-- FRAGMENTO --
Los mundos paralelos de Ignacio Fritz

Editorial Forja
La indiferencia de Dios: Ignacio Fritz.
1era edición 2016. 256 páginas.

Hay escritores que crean mundos y personajes y se ufanan y se vanaglorian de ello; hay otros que los copian o los versionan o los homenajean; hay un tercer grupo de escritores que no los crean ni los copian, sino que los descubren: estuvieron siempre ahí, tras la nebulosa y la ceguera, pero llegaron a ellos porque "algo" les hizo torcer sus cabezas y les mostró la clave para verlos. La idea puede ser romántica, pero las palabras de Borges respecto a la tradición la amplifica: 

"Lo bueno ya no le pertenece a nadie, ni al otro, sino que es parte del lenguaje y de la tradición”

Como oposición a esa idea del escritor como pequeño dios o demiurgo, la obra de Fritz   parece narrada por mecanismos chamánicos, deviniendo el escritor en médium: transcribe  lo que ahí dentro de su cabeza las voces le dictan, y lo que esas voces le dictan es una historia deforme, destruida.

El marco de La indiferencia de Dios no puede ser más inverosímil: ocurre en un Chile metamorfoseado del futuro, año 2070 para ser más exactos, un futuro de un mundo paralelo, con un Chile B, o Z y con otra historia, donde por ejemplo la capital no es Santiago sino una ciudad próxima a Puerto Montt llamada “La Imperial”, ciudad que sí existió pero que fue destruida en 1723 y vuelta a refundar como Carahue, y de la cual quedó como el vestigio toponímico de “La Nueva Imperial”, actualmente en la Araucanía.  El peso como moneda no existe y la que circula se llama “valdiviano”. Otras extrañezas de este Chile: en Carabineros abrieron el departamento del OS-13 para investigar eventos paranormales; lucir marca de ropa original es casi una imposibilidad debido a lo costosa que es, proliferando marcas piratas o clónicas, y sumado esto, aparece una empresa llamada Nixon, la que acapara de forma monopólica al comercio, siendo normal encontrarse con lentes Raybans Nixon, televisores Sony Nixon, o chicles Bazooca Nixon, dejando expuesto que detrás de toda la maquinaria social y económica existe una mega transnacional que es manejada por un esquivo empresario, escritor y gurú, de nombre Walt Oberton, el cual pasa sus días en la inventada nación de Estolia, donde a momentos escuchamos como a retazos en la misma novela, de que su población ha enloquecido al grado de comenzar a canibalizarse entre sí. 

Ignacio Fritz escribe: 

“Un mundo paralelo es un mundo donde lo imposible es posible. Donde los años no pasan. No hay futurismo; no hay cambio; todo es como en el pasado.”

-- MATERIAL DE ORIGEN --
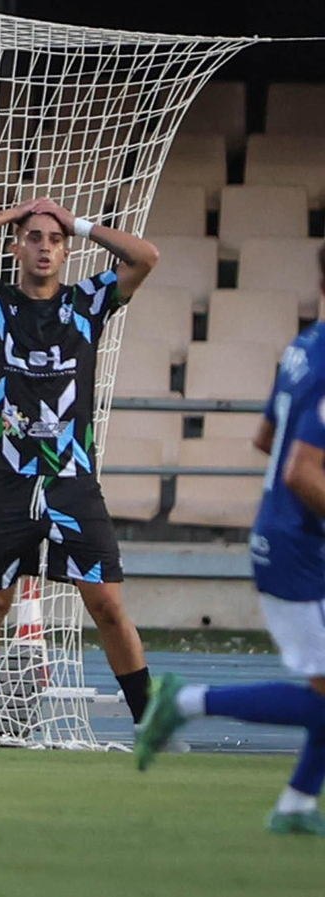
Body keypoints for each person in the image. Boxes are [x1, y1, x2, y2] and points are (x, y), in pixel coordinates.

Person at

-- QUÉ SE PIDE --
- a) ¿Cómo se llama la moneda que circula en el Chile de la novela, según la reseña?
- b) Explica, con lo que dice la reseña, por qué en ese Chile lucir ropa de marca original es casi una imposibilidad.
- c) Transcribe de la reseña el pasaje que comienza con "Como oposición a" y sigue hasta "historia deforme, destruida.".
Responde basándote únicamente en la reseña.

-- RESPUESTAS POR NÚMERO --
- a) Se llama «valdiviano».

- b) Es casi imposible porque la ropa de marca original resulta muy costosa. Por eso proliferan las marcas piratas o clónicas.

- c)
Como oposición a esa idea del escritor como pequeño dios o demiurgo, la obra de Fritz   parece narrada por mecanismos chamánicos, deviniendo el escritor en médium: transcribe  lo que ahí dentro de su cabeza las voces le dictan, y lo que esas voces le dictan es una historia deforme, destruida.